Le réalisateur franco-polonais Roman Polanski a annoncé jeudi qu'il commencerait en juillet en Pologne le tournage de son prochain film, consacré à l'Affaire Dreyfus, en dépit d'une demande américaine d'extradition pour une affaire de moeurs datant de 1977.

«S'il y a extradition, j'aurais des problèmes, mais je ne pense pas que cela puisse arriver. Compte tenu de l'expérience suisse, je sais que cela ne devrait pas être possible. J'espère que tout se déroulera comme nous le prévoyons», a déclaré M. Polanski aux journalistes en Pologne.

«Je me suis soumis à la procédure d'extradition, mais je fais confiance à la justice polonaise», a-t-il ajouté avant de détailler son projet de tournage, préparé en collaboration avec le romancier et scénariste britannique Robert Harris, l'auteur du livre D. sur l'Affaire Dreyfus.

«Nous voulons commencer en juillet à Varsovie, dans deux studios différents: celui où j'avais tourné Le pianiste et dans un nouveau studio construit entretemps. Nous allons créer aussi d'importants décors en plein-air», a indiqué M. Polanski en polonais, sa langue maternelle.
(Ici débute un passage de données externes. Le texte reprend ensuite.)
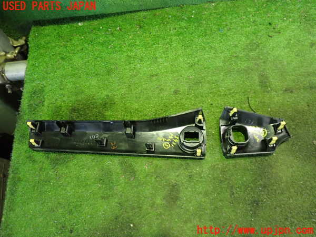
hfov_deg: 60.0
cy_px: 118
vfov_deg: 46.8
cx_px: 158
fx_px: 274
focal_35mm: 30
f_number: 2.3
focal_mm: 5.4
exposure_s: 1/25
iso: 800
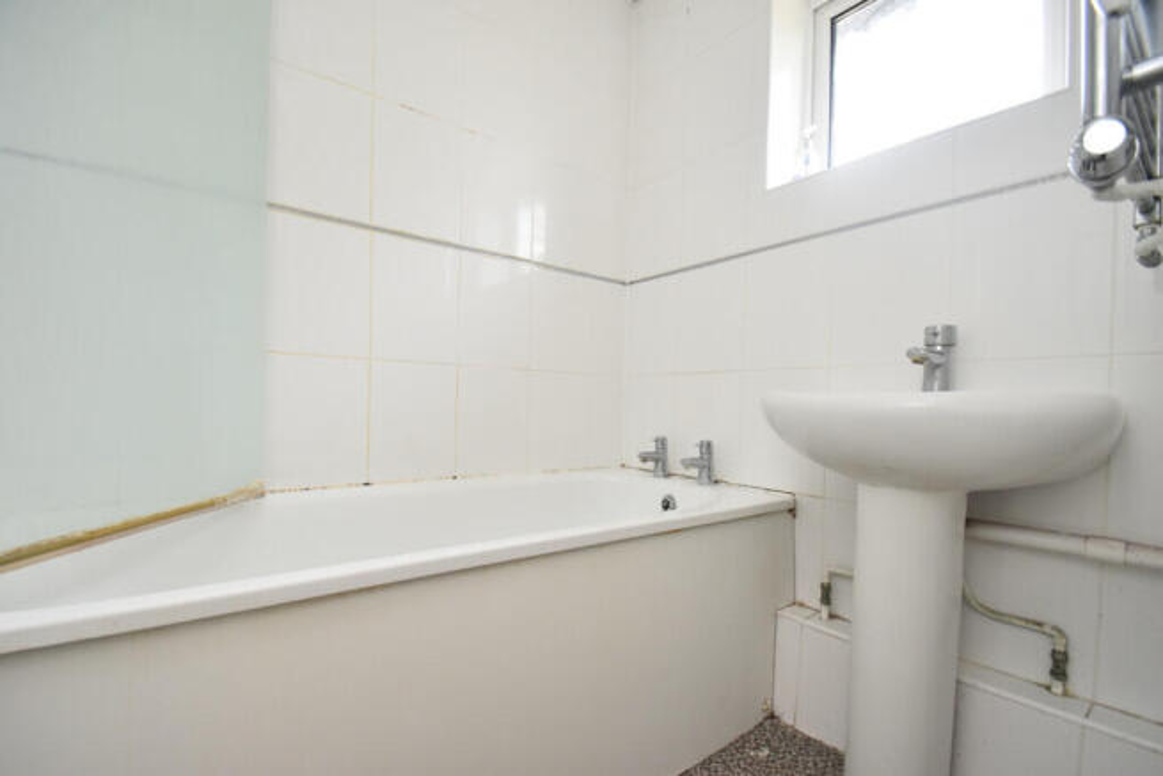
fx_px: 485
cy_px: 388
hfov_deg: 100.4
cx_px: 582
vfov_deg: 77.4
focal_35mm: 15
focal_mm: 10
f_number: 4.5
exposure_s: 1/160
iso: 800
«Tourner en France coûte en ce moment presque autant qu'aux États-Unis. Ça n'a plus de sens dans un pays où la semaine de travail est à 35 heures et où les charges sociales s'élèvent à 62%», a-t-il regretté, tout en évoquant aussi des contraintes de la circulation à Partis et l'aspect extérieur de la ville «qui a beaucoup changé».

«Il aurait fallu de toute manière monter des décors pour reconstituer un Paris semblable à celui de la fin du XIXe siècle. Cela n'aurait aucun sens en ce moment à Paris. Avant, il y avait des studios disposant de backlots, c'est-à- dire d'espaces où on pouvait construire des décors externes. Maintenant, tout a été vendu et remplacé par des galeries. Il n'y a plus de place pour tourner», a expliqué le réalisateur.

M. Polanski a refusé d'indiquer le budget exact de son film, tout en assurant qu'il était déjà bouclé.

Le réalisateur, âgé de 81 ans, avait été arrêté en Suisse en 2009 en vertu d'un mandat d'arrêt émis par les autorités américaines et contraint à vivre pendant un an en résidence surveillée. La justice suisse a finalement décidé de ne pas l'extrader aux États-Unis en 2010. Début janvier, les États-Unis avaient adressé à la Pologne une demande formelle d'extradition du cinéaste.

L'Affaire Dreyfus, sous la Troisième République en France, a profondément divisé la société française autour de l'accusation de trahison portée contre le capitaine Alfred Dreyfus, français d'origine alsacienne et de confession juive, et finalement innocenté.

Le film va insister sur le rôle du colonel Georges Picquart, chef des services secrets, qui a cru le premier à l'innocence du capitaine.

«Tout sera basé sur la vérité. Il n'y aura aucun personnage fictif, aucun évènement fictif», a assuré jeudi Polanski, auteur d'une quarantaine de films, dont Cul de sac (1966), Le Bal des vampires (1967), Rosemary's Baby (1968), Chinatown (1974), Le locataire (1976), Tess(1979) et Le pianiste (2002).

Un procureur polonais interroge Polanski sur l'extradition aux É.-U.

Roman Polanski a été soumis à un interrogatoire par un procureur, en Pologne, à propos de la requête d'extradition des États-Unis qui le soupçonnent de crimes sexuels sur une adolescente de 13 ans, en 1977.

Boguslawa Marcinkowska, porte-parole du ministère public polonais à Cracovie, a précisé jeudi que l'interrogatoire avait eu lieu mercredi. Le procureur rédigera un rapport à ce sujet et le soumettra à un tribunal polonais qui décidera si l'extradition aura lieu.

L'an dernier, la Pologne a refusé d'arrêter Roman Polanski, comme l'espéraient les États-Unis, mais a obligé le cinéaste de 81 ans à être disponible aux autorités. Il possède des passeports de la France et de la Pologne.

Roman Polanski est né en France d'un père polonais. Il est récipiendaire d'un Oscar du meilleur réalisateur, de deux prix Golden Globes et d'une Palme d'or au Festival de Cannes, notamment.